Omit the pictures and output every entry below exactly as written.
*** Begin section ***
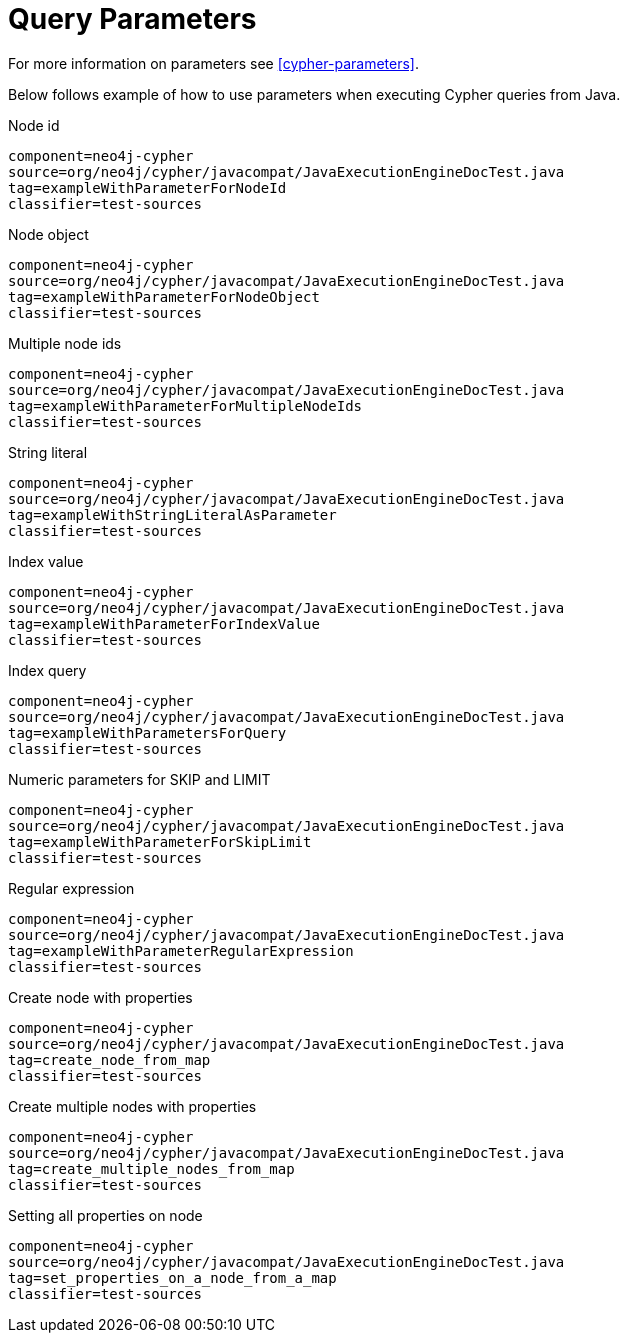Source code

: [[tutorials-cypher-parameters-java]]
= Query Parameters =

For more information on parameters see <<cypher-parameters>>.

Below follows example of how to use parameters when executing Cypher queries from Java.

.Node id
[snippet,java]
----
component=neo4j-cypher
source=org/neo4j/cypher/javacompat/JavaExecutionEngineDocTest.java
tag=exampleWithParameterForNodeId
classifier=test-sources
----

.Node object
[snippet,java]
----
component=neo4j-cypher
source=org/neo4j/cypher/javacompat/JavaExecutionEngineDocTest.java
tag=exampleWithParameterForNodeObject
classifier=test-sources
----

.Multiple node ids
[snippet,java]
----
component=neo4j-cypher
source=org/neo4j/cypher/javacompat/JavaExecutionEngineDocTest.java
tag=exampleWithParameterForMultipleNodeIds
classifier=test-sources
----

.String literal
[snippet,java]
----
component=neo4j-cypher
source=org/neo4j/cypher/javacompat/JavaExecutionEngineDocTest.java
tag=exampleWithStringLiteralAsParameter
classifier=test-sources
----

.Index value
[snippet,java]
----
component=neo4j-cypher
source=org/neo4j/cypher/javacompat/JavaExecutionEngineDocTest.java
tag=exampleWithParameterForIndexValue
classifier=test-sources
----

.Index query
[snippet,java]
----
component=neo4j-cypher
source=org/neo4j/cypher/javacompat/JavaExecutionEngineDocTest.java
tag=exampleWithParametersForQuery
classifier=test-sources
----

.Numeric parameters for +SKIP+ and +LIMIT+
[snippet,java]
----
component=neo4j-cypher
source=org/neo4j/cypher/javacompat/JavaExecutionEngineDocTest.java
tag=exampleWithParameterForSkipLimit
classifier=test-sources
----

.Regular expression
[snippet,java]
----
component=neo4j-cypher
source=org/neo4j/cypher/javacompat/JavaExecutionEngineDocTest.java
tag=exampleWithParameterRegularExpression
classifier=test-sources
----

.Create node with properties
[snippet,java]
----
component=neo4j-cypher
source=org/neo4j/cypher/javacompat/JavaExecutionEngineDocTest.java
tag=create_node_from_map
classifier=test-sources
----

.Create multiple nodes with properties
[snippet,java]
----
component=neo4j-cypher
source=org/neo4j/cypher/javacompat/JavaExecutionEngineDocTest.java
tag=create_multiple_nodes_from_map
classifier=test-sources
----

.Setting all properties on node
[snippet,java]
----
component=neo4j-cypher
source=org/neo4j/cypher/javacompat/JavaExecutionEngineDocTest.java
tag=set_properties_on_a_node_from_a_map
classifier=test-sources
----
*** End section ***
Output below >>
Source code

: [[tutorials-cypher-parameters-java]]
= Query Parameters =

For more information on parameters see <<cypher-parameters>>.

Below follows example of how to use parameters when executing Cypher queries from Java.

.Node id
[snippet,java]
----
component=neo4j-cypher
source=org/neo4j/cypher/javacompat/JavaExecutionEngineDocTest.java
tag=exampleWithParameterForNodeId
classifier=test-sources
----

.Node object
[snippet,java]
----
component=neo4j-cypher
source=org/neo4j/cypher/javacompat/JavaExecutionEngineDocTest.java
tag=exampleWithParameterForNodeObject
classifier=test-sources
----

.Multiple node ids
[snippet,java]
----
component=neo4j-cypher
source=org/neo4j/cypher/javacompat/JavaExecutionEngineDocTest.java
tag=exampleWithParameterForMultipleNodeIds
classifier=test-sources
----

.String literal
[snippet,java]
----
component=neo4j-cypher
source=org/neo4j/cypher/javacompat/JavaExecutionEngineDocTest.java
tag=exampleWithStringLiteralAsParameter
classifier=test-sources
----

.Index value
[snippet,java]
----
component=neo4j-cypher
source=org/neo4j/cypher/javacompat/JavaExecutionEngineDocTest.java
tag=exampleWithParameterForIndexValue
classifier=test-sources
----

.Index query
[snippet,java]
----
component=neo4j-cypher
source=org/neo4j/cypher/javacompat/JavaExecutionEngineDocTest.java
tag=exampleWithParametersForQuery
classifier=test-sources
----

.Numeric parameters for +SKIP+ and +LIMIT+
[snippet,java]
----
component=neo4j-cypher
source=org/neo4j/cypher/javacompat/JavaExecutionEngineDocTest.java
tag=exampleWithParameterForSkipLimit
classifier=test-sources
----

.Regular expression
[snippet,java]
----
component=neo4j-cypher
source=org/neo4j/cypher/javacompat/JavaExecutionEngineDocTest.java
tag=exampleWithParameterRegularExpression
classifier=test-sources
----

.Create node with properties
[snippet,java]
----
component=neo4j-cypher
source=org/neo4j/cypher/javacompat/JavaExecutionEngineDocTest.java
tag=create_node_from_map
classifier=test-sources
----

.Create multiple nodes with properties
[snippet,java]
----
component=neo4j-cypher
source=org/neo4j/cypher/javacompat/JavaExecutionEngineDocTest.java
tag=create_multiple_nodes_from_map
classifier=test-sources
----

.Setting all properties on node
[snippet,java]
----
component=neo4j-cypher
source=org/neo4j/cypher/javacompat/JavaExecutionEngineDocTest.java
tag=set_properties_on_a_node_from_a_map
classifier=test-sources
----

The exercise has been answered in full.